EXERCISE REQUIREMENTS: Starting at the line below with "297 | 148 |" and stopping at the line with "Hastings C, Torkildson", please print each line exactly, those two included, and skip every picture.

━━━ RAW DATA

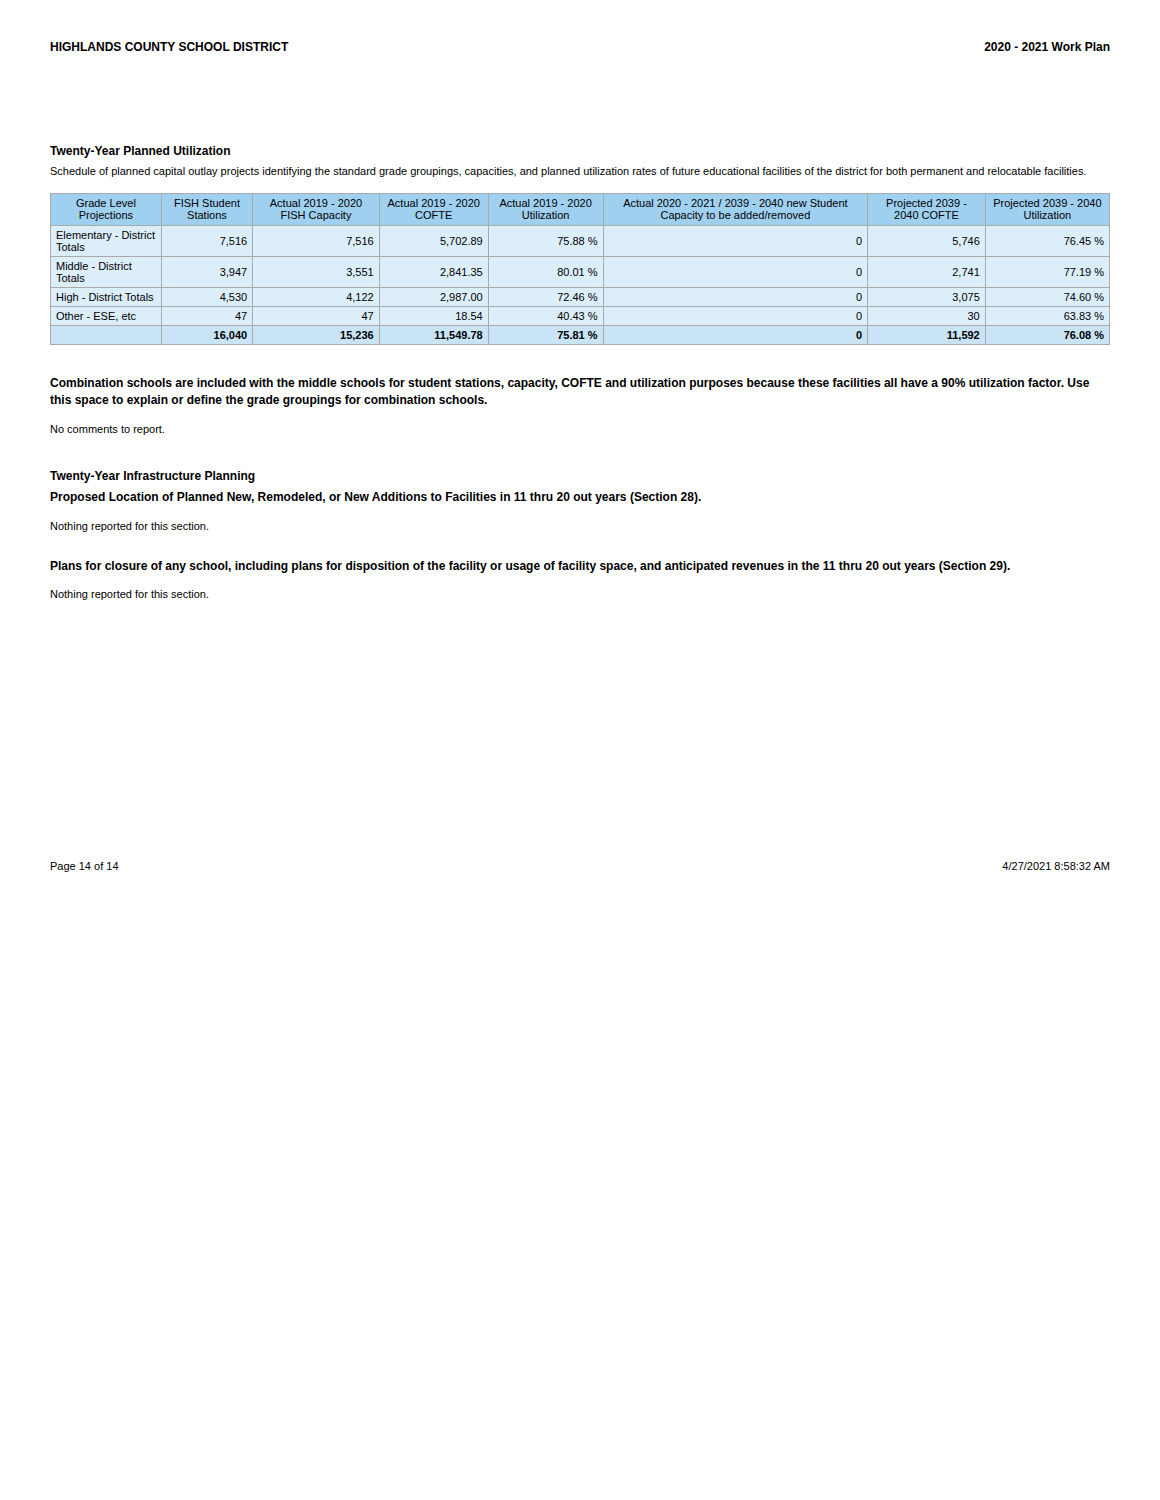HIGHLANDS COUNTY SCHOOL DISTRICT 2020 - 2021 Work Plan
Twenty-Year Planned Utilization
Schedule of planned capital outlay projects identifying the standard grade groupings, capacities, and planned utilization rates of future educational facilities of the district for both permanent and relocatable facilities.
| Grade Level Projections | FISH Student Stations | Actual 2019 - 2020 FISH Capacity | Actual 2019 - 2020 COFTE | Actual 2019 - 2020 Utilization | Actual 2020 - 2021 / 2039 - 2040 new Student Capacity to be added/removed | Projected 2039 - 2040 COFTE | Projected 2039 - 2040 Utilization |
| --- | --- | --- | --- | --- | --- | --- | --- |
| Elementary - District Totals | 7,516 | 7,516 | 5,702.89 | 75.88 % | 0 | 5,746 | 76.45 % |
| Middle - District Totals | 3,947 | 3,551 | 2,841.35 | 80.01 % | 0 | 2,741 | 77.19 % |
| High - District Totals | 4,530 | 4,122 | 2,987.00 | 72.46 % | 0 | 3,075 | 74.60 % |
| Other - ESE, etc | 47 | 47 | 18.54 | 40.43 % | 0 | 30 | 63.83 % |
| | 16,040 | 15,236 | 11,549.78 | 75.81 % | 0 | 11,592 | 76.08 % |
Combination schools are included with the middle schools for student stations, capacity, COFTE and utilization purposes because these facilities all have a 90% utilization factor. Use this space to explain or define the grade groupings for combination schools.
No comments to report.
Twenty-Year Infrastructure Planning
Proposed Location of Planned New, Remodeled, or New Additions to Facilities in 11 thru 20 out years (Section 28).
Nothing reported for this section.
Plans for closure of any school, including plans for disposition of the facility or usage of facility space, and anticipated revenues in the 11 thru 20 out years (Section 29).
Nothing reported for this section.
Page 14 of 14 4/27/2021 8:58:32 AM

━━━━━━
━━━ RAW DATA

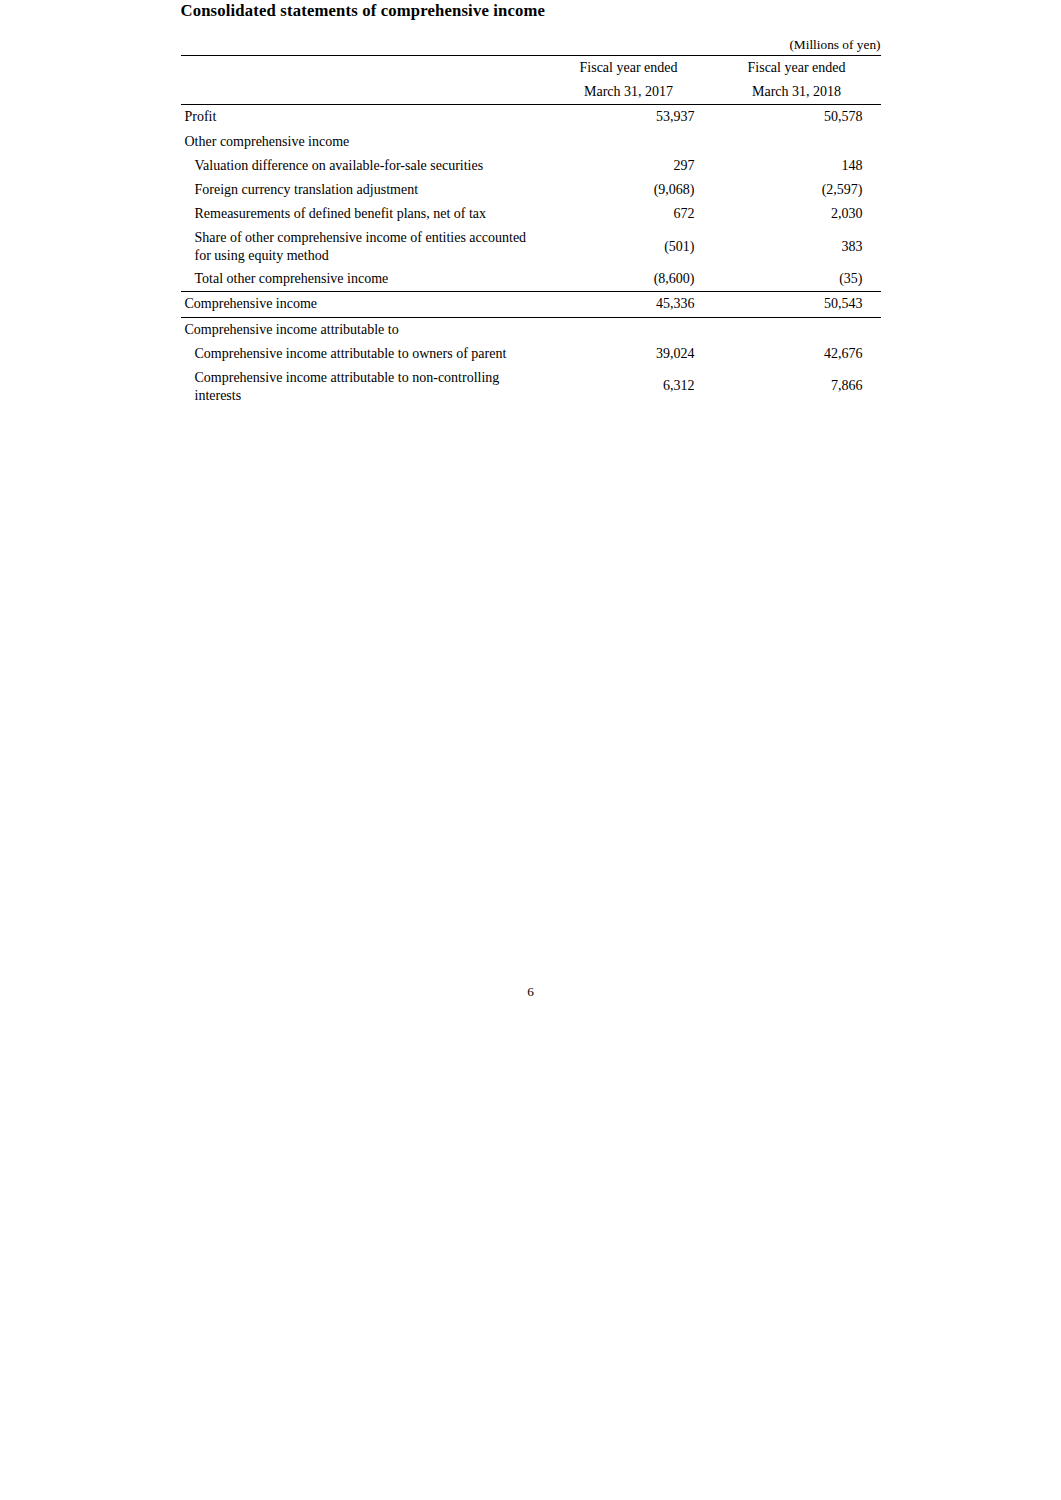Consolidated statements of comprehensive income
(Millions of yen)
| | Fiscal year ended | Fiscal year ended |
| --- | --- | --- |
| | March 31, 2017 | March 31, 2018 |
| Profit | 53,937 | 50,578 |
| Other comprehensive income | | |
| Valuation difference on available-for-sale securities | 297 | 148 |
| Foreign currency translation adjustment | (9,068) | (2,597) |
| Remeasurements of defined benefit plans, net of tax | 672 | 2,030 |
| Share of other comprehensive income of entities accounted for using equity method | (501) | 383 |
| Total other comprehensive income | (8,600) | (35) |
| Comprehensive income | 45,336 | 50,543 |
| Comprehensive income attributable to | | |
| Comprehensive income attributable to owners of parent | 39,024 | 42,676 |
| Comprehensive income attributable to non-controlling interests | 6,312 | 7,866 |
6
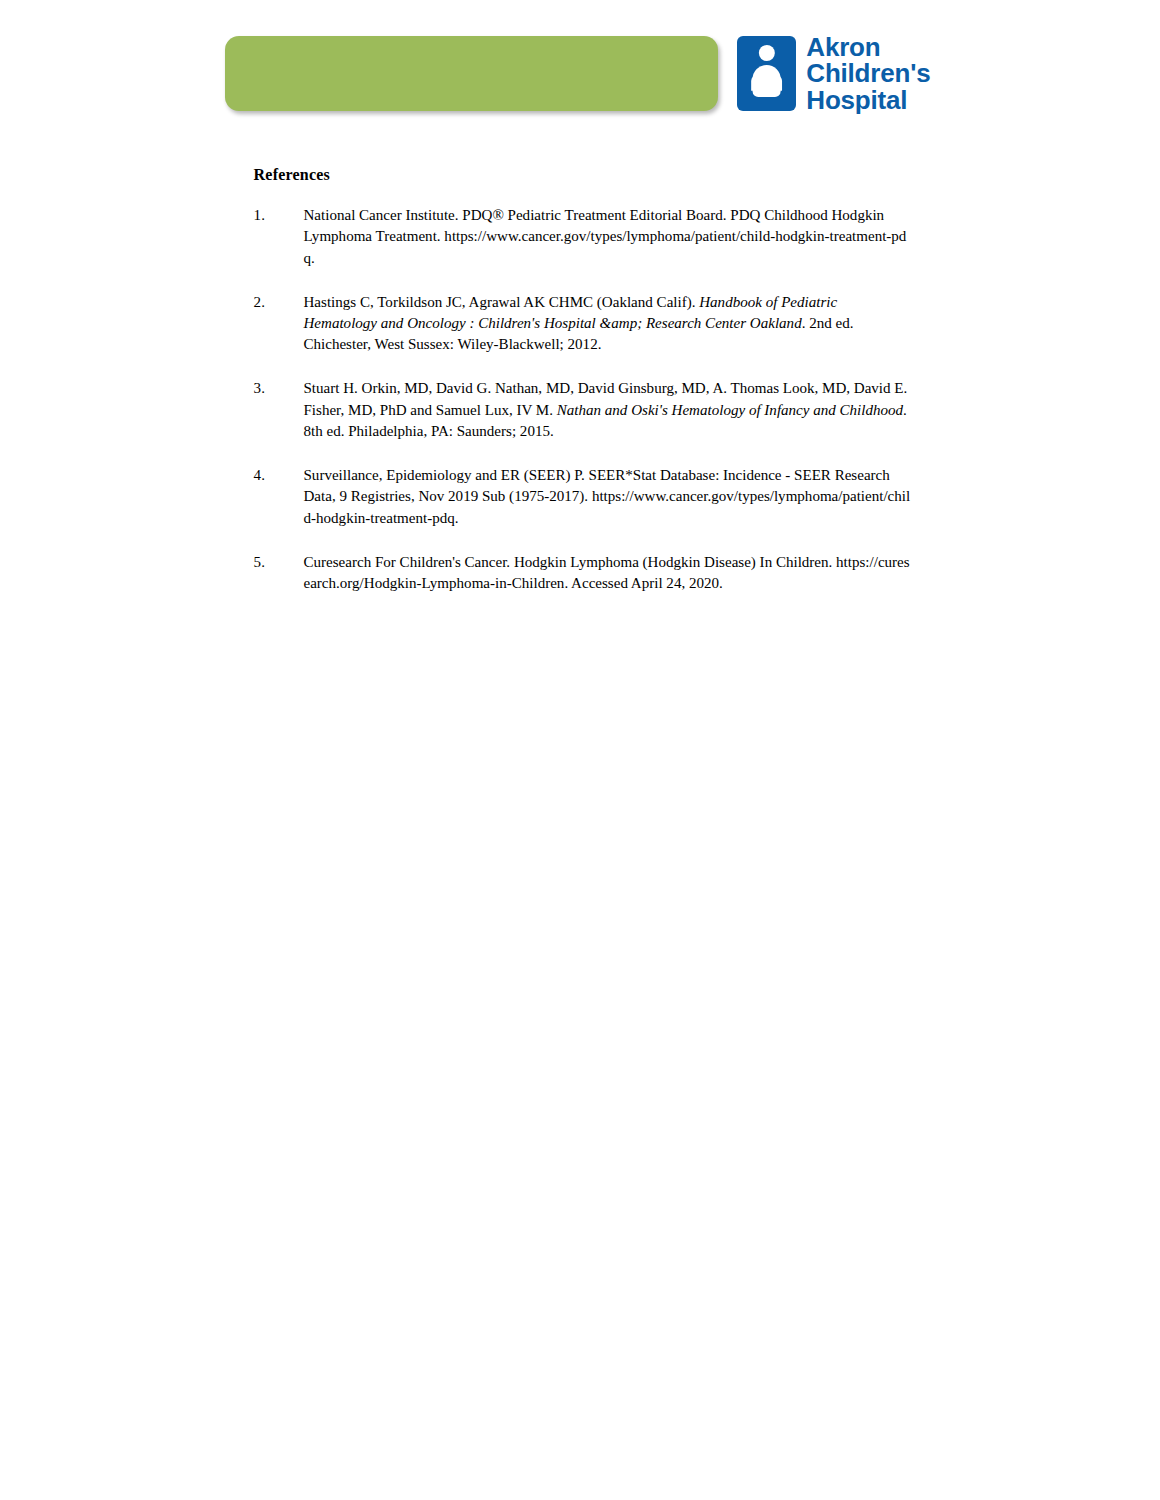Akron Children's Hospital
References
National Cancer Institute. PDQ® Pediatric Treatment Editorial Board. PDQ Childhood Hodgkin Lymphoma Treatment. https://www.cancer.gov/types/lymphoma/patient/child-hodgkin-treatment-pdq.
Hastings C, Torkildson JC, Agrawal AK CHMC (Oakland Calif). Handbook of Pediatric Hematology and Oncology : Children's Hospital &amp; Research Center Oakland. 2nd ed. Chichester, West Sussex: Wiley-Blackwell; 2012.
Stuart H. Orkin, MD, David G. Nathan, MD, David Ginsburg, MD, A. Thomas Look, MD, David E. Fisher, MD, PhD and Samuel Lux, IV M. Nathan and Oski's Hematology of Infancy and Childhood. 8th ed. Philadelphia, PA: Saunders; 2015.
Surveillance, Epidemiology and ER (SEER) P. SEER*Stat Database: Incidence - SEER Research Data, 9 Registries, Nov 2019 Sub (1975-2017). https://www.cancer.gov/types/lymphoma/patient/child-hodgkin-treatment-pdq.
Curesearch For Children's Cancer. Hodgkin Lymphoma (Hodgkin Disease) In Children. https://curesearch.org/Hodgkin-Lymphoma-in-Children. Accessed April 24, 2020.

━━━━━━
━━━ RAW DATA

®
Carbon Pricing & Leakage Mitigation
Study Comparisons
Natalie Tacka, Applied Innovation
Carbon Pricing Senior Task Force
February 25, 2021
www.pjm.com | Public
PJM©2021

━━━━━━

TASK RESPONSE:
| Valuation difference on available-for-sale securities | 297 | 148 |
| Foreign currency translation adjustment | (9,068) | (2,597) |
| Remeasurements of defined benefit plans, net of tax | 672 | 2,030 |
| Share of other comprehensive income of entities accounted for using equity method | (501) | 383 |
| Total other comprehensive income | (8,600) | (35) |
| Comprehensive income | 45,336 | 50,543 |
| Comprehensive income attributable to | | |
| Comprehensive income attributable to owners of parent | 39,024 | 42,676 |
| Comprehensive income attributable to non-controlling interests | 6,312 | 7,866 |
6
Akron Children's Hospital
References
National Cancer Institute. PDQ® Pediatric Treatment Editorial Board. PDQ Childhood Hodgkin Lymphoma Treatment. https://www.cancer.gov/types/lymphoma/patient/child-hodgkin-treatment-pdq.
Hastings C, Torkildson JC, Agrawal AK CHMC (Oakland Calif). Handbook of Pediatric Hematology and Oncology : Children's Hospital &amp; Research Center Oakland. 2nd ed. Chichester, West Sussex: Wiley-Blackwell; 2012.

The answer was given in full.